Notes on...

The perfectionist builder I always wanted

It was one cowboy after another. Then a friend introduced me to Artur

13 September 2014

9:00 AM

13 September 2014

9:00 AM

I have a friend who is perhaps best described by that old-fashioned phrase ‘ladies’ man’. He’s not a cad or a bounder — quite the opposite, in fact. He’d never leave a lady in the lurch, or lie to her, he simply enjoys the company of women — quite a lot of women — and they seem to enjoy him too. He knows all the hottest spots in town, and somehow all the barmen and doormen too. More important, he’s a listener, and as any girl will tell you, a man who listens is a rare and miraculous thing.

But of all the cards up his sleeve, there’s one that trumps the rest: he’s friends with Artur, one of the best head builder/decorators in London, and for any home-owning thirtysomething woman, that’s catnip. Artur, like my pal, is a perfectionist — which is perhaps why they get on — and he’s not someone I’d normally have the nous to employ, but he appeared one bright autumn morning last year, sent to me and my husband by the ladies’ man to fix up my wreck of a new house, and his arrival has been a revelation.

My normal life is one of punctuated idleness: days of lazing followed by a scramble to get stuff done, and as a result I’m a magnet for shysters. Handymen, painters, plumbers, I find them online, then end up in the same inevitable conversation: ‘Well, the thing is love, it’s a bit more complicated than we first thought… so it’s going to cost you. ’ Artur, by contrast, said straight away: we’ll make this simple and cheap. And though I’ve done my best to frustrate him — changing my mind and my plans — he’s been as good as his word. So if, like me, you’re habituated to charlatans, here’s a glimpse of this other possible world.

Artur saves me money, regularly, though he stands to gain nothing by it. Look at this, Artur, I say, showing him a picture of some fancy stairs or sinks. Artur pales, says ‘How much, boss?’, then finds the same thing at quarter the price.
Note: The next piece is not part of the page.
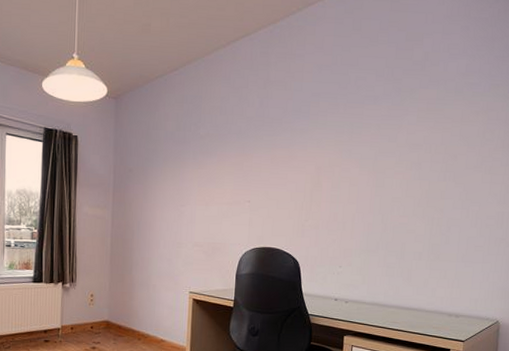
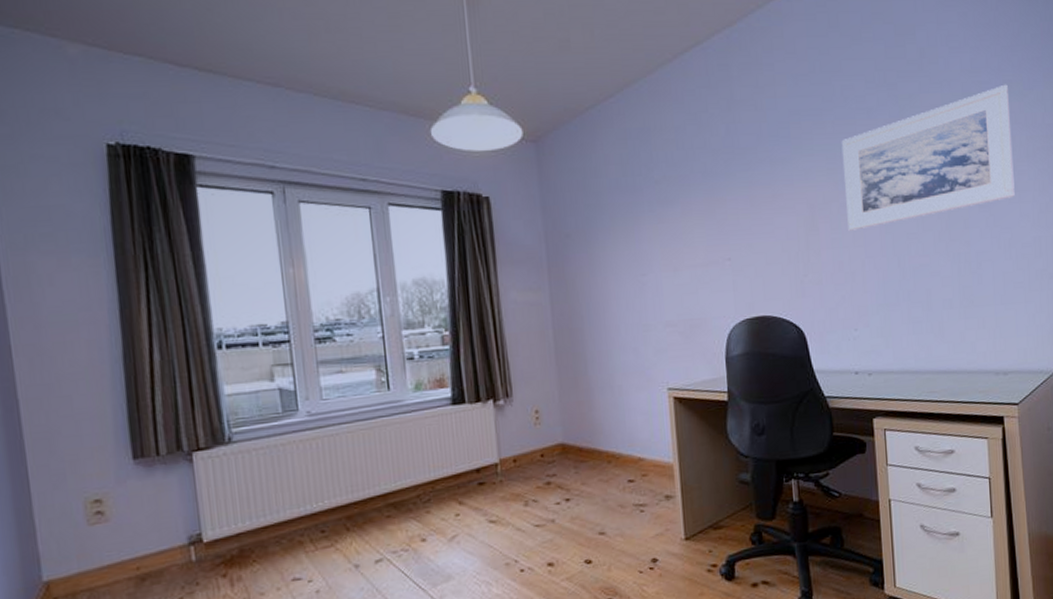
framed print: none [345,87,495,191] -> present [841,84,1015,231]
Like Jeeves, he intervenes in a tactful way when I forget some vital house thing: ‘Perhaps a cupboard in the spare room for your guests?’ Oh, yes. I hadn’t thought of that. ‘What about one in the bathroom too?’ Yes please, that too, Artur. I’ve learnt to watch his eyes as we discuss each new phase of work. If I’m making some appalling mistake, they remain downcast. When he’s able to meet my eye, I know I’m on the right track. Most crucially, every workman Artur’s brought on site — plumber, electrician, builder — has been as smart and honest as him.
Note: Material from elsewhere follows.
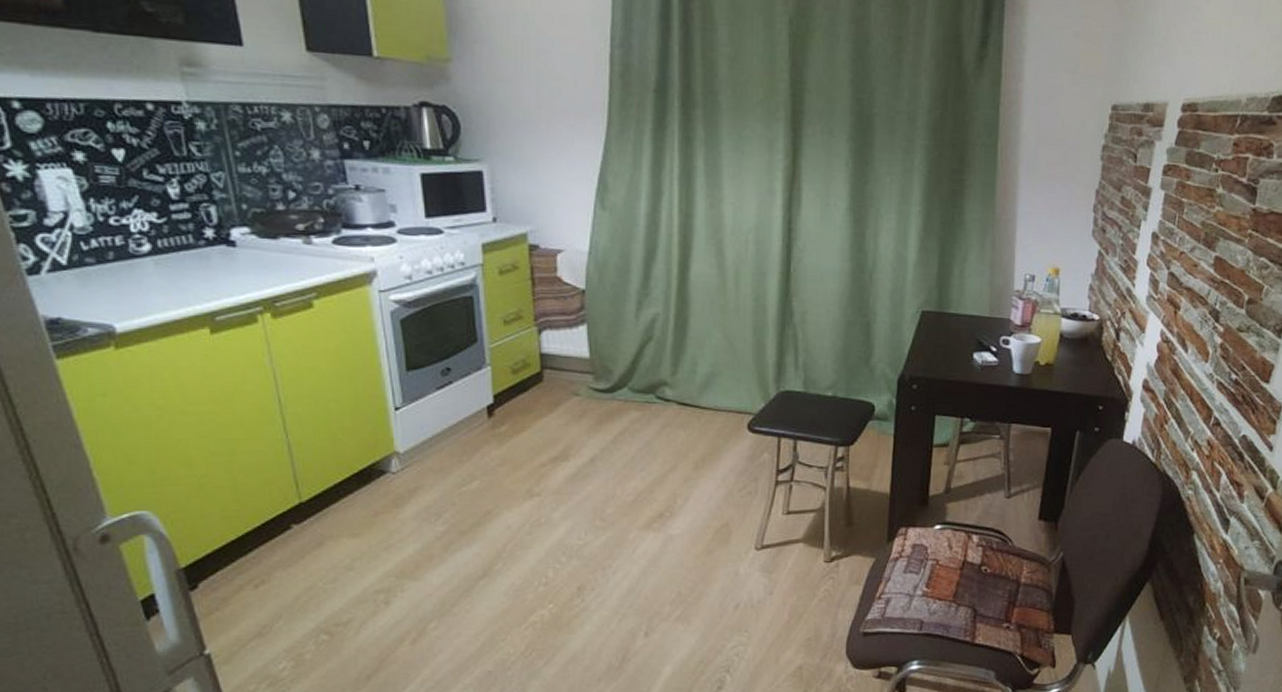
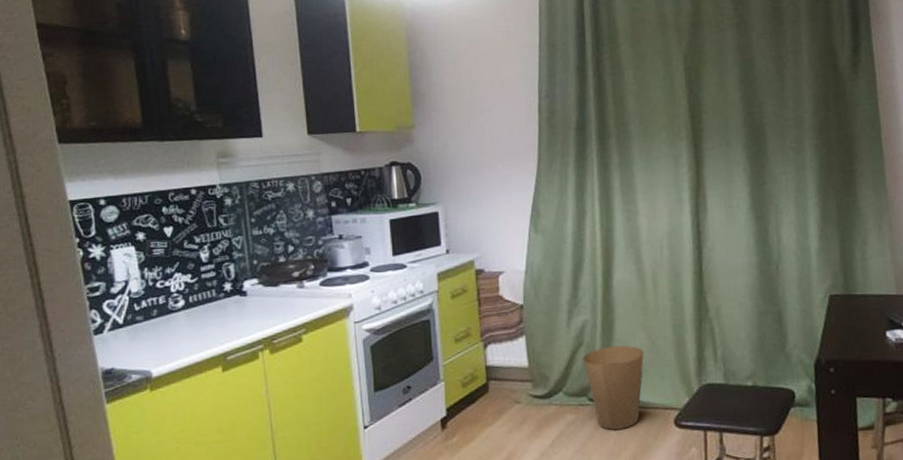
trash can: none [651,344,719,430] -> present [583,345,644,430]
It’s a tribute to Artur’s IQ how rapidly he caught my drift. In January he was suggesting LEDs, remote-control self-clouding shower glass and intercoms. In just a few weeks he’d recalibrated: ‘Belfast sink, boss? Wooden floors? Smeg fridge? Yes, I thought so. Very middle class.’ I have no idea if this is a compliment or not. I do know that in a few weeks, Artur’s work will be done, and that as well as being thrilled finally to move in, I’ll be genuinely sad to see him go.